Every time you add a place to the StreetCred map, that data is validated by other players. But how do you know that the other players are trustworthy? To answer this question, we apply the same network validation approach to the StreetCred community. In this post, we’ll take a deeper dive into how our peer validation network plays out in the real world, using Jakarta as an example.

Validating trustworthiness

Some players are more accurate than others. By leveraging data contributions from the whole mapping network, we can continuously compare accuracy throughout the community. Two factors influence our assessment of player trustworthiness: the number of place data points validated by peers, and the rate at which data from that player agrees with the consensus of the peer network. The typical well-validated player has contributed over 1,700 data points. Players who are extremely diligent, avoiding mistakes, and who get overlapping validation from other players can illustrate trustworthiness in as few as 14 data points.

Places in Jakarta
Figure 1. Illustrative example of three StreetCred players’ quality assessment versus number of data points contributed. A new player with few data contributions (orange) has a neutral initial quality assessment with a high degree of uncertainty (vertical error bars). As more data contributed by a player is validated, their quality assessment stabilizes around a value. The example of a player that contributes high quality data (blue) follows the upper trajectory, with uncertainty about player accuracy decreasing as they play. A player with poor performance (red) follows the lower trajectory, with increasing peer validation illustrating sloppy data contributions.
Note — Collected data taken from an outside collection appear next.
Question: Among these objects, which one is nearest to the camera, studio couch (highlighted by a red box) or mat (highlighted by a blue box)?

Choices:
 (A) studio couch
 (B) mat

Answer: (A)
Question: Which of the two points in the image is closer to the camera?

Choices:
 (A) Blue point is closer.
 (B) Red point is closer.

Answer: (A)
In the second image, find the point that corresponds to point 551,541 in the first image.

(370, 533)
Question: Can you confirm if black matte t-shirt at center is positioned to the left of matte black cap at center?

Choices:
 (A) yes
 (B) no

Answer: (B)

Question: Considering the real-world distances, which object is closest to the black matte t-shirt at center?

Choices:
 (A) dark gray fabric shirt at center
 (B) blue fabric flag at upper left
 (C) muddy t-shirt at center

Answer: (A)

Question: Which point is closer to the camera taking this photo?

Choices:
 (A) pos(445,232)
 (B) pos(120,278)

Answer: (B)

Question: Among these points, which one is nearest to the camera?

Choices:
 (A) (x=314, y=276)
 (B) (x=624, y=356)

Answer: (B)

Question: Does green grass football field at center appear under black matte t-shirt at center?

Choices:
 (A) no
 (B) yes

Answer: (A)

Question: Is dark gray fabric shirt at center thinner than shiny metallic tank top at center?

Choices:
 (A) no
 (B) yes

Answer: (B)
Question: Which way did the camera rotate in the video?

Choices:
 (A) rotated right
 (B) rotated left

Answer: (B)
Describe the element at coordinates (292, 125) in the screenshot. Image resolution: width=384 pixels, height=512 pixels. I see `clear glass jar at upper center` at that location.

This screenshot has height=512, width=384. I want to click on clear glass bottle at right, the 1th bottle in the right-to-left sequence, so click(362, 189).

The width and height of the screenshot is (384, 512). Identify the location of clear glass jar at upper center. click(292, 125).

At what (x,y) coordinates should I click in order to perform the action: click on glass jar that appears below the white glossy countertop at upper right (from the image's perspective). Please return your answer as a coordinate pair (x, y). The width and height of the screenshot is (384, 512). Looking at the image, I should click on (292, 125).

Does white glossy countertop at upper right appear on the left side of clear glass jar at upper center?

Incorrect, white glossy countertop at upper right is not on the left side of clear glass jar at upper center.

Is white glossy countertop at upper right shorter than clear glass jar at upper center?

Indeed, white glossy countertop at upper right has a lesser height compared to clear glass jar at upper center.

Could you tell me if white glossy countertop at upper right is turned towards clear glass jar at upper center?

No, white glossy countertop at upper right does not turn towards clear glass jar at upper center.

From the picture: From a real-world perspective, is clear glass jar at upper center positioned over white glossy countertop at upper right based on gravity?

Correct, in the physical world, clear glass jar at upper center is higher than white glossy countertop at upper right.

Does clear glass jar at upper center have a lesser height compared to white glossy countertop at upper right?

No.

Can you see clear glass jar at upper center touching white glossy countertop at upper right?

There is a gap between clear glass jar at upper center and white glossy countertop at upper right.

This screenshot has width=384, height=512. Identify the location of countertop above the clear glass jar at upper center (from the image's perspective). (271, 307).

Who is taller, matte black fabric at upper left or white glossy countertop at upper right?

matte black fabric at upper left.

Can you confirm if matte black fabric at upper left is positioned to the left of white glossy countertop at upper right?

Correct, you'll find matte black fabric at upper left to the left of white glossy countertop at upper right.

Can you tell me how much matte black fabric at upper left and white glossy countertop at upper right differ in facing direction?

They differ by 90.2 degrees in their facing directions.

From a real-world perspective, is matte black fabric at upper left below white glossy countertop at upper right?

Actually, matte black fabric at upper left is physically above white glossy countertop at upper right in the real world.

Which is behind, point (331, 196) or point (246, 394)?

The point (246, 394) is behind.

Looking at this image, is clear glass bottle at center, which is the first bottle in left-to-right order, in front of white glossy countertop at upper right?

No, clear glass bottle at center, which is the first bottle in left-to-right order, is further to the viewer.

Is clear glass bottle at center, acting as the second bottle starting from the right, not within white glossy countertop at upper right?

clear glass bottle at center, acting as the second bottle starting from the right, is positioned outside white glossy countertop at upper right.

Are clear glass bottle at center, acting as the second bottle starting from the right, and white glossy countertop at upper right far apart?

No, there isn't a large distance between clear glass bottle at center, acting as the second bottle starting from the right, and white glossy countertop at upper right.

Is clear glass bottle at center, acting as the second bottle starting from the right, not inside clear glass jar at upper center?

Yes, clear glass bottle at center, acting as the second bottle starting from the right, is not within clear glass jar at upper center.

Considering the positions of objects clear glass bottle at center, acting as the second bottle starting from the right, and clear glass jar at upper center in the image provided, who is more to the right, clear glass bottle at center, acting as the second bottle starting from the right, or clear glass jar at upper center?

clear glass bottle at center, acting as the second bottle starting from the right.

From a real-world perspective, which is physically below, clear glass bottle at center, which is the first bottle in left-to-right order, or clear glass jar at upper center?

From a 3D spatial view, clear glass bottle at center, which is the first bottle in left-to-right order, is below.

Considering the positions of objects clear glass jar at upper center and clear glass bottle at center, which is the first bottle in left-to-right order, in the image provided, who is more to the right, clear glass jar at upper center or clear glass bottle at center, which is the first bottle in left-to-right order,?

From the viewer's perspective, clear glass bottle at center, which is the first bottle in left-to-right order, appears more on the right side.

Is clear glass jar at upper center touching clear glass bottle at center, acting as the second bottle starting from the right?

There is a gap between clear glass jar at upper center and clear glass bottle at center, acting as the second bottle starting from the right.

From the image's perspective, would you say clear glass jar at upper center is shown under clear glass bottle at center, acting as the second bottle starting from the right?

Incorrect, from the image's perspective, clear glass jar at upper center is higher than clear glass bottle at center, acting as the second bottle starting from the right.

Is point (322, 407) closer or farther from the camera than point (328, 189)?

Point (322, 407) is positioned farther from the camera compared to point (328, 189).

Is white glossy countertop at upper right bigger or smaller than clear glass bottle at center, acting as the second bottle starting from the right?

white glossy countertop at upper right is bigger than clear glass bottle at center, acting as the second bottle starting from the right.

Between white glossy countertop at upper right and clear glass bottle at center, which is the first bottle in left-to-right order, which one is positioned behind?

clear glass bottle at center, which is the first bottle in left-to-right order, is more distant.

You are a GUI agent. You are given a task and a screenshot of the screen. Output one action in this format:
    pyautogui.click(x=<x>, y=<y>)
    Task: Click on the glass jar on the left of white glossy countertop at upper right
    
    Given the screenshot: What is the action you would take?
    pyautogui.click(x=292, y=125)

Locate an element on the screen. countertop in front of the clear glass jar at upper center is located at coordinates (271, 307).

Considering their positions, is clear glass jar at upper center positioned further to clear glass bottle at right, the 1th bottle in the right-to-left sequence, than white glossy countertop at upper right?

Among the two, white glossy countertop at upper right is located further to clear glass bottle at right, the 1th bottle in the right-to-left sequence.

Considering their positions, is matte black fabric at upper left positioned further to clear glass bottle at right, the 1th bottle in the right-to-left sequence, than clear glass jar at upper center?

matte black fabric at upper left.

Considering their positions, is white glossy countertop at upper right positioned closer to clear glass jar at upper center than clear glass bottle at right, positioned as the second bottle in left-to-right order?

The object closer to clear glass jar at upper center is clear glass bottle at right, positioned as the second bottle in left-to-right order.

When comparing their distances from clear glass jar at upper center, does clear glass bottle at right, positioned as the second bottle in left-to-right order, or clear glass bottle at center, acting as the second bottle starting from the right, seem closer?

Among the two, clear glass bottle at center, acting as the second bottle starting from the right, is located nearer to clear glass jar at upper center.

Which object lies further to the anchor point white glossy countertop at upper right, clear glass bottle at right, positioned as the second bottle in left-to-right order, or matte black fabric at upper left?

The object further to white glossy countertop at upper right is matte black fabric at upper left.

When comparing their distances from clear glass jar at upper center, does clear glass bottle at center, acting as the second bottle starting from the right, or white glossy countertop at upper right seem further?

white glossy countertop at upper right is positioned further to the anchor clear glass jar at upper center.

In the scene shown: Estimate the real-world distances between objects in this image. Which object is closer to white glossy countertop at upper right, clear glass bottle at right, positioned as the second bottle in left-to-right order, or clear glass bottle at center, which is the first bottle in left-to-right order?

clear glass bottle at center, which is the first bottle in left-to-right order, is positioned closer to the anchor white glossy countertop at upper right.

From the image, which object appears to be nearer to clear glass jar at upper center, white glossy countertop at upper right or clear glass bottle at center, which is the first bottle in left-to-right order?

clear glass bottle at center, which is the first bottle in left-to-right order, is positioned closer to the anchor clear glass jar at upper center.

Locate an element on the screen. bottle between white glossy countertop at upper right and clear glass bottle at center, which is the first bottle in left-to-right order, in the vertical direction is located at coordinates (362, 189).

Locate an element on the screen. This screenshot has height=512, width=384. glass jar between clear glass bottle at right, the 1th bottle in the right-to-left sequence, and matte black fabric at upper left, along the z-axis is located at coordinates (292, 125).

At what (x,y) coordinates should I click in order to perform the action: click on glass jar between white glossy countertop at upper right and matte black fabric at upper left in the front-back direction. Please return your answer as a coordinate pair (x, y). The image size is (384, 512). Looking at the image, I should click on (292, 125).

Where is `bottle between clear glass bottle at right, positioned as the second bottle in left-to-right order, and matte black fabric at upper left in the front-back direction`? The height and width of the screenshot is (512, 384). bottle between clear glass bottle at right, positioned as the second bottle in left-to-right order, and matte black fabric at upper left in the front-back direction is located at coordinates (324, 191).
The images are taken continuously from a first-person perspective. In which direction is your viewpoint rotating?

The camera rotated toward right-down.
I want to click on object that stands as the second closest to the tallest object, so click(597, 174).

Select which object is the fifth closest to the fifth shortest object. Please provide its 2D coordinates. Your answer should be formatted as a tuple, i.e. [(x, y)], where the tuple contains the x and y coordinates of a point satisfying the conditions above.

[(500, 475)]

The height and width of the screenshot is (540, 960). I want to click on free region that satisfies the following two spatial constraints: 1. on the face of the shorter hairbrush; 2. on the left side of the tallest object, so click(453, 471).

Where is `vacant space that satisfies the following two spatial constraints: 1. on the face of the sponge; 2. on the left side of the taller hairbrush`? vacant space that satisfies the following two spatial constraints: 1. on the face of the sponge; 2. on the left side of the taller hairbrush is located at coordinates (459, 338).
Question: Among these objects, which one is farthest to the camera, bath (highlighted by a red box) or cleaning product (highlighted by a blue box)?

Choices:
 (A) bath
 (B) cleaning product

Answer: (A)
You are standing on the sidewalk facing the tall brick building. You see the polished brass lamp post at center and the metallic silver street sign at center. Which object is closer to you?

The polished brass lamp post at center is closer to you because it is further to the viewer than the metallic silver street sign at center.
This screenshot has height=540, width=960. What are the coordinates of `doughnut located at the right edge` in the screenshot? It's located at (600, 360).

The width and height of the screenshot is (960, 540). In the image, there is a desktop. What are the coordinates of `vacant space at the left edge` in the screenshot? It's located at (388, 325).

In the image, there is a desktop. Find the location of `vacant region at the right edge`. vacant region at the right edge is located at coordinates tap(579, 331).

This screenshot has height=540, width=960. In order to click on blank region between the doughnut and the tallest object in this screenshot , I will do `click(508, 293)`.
Trust spreads from the top

Within the community of validated players, there’s a sub-community containing the most trustworthy players in the StreetCred “world.” About 5% of StreetCred players graduate into this high level of trustworthiness, where the average player makes mistakes fewer than 4% of the time. These players are also the most experienced, having contributed more than 16,500 data points on average.

The most trustworthy players, in turn, contribute the greatest expansion of the validation network, making them more likely to validate other players in the community. Typical trustworthy players have data overlap with eight other players in the network, with prolific users validating data of more than 35 others in the community. Building up this user base is critical, not just because of the volume of place data they contribute, but also because they enable us to understand the validity of data throughout the community.

Top players drive the map

The most skilled and prolific players account for more than 70% of the data on the map. For some of the more challenging data fields, such as operating hours, this differentiation is even more stark, with more than 90% of hours data generated by the most highly trusted users. Harnessing the trustworthiness of this sub-community enables us to capture accurate, up-to-date information about this conventionally challenging type of information.

Places in Jakarta
Figure 2. Sample of peer validation network where nodes represent players and edges represent overlapping place data. Average data quality per player is represented by color (cooler = higher quality, warmer = lower quality). Strongly connected red nodes in center of the graph represent players who contribute low-quality data identified by multiple validations.

Sloppiness doesn’t scale

Not everyone shines in the light of validation by the peer network, however. Though a majority of players validated by the peer network demonstrate reliability and fastidiousness, validation also helps us automatically identify and remove sloppy data. Only 0.2% of all incoming data is ultimately generated by players who are found to have a low reliability through validation, and this data can be easily segregated from high-quality contributions. This reflects, in part, the effectiveness of the peer validation network in flagging unfair usage for moderation. When a poor player plays at a high volume to try to win, their data attracts more scrutiny from the peer network, automatically catching out unfair behavior. Good players who play to win ultimately shine, while poor players reveal themselves through competition.

Community builds better data, faster

Places in Jakarta
Figure 3. Distribution of data point quality by contest period. By week four, peer validation network is sufficiently extensive for a majority of data points to have high quality assessment.

Player behavior and validation dynamics reinforce the value of StreetCred player communities. In the initial ramp-up of a competition, multiple contributions per place are needed to verify accuracy of player behavior (Figure 3). The validation network quickly expands in subsequent contest weeks as prolific players contribute and validate new place data. As players become validated through this process, the community takes on a self-regulating character. By week four, most active players have been validated, which increases the quality of data as it is created. This pattern illustrates how our understanding of player behavior over time improves the pace at which we can assess the quality of the data they contribute. By focusing on community, StreetCred builds a mapping network to sustainably contribute and update high quality data.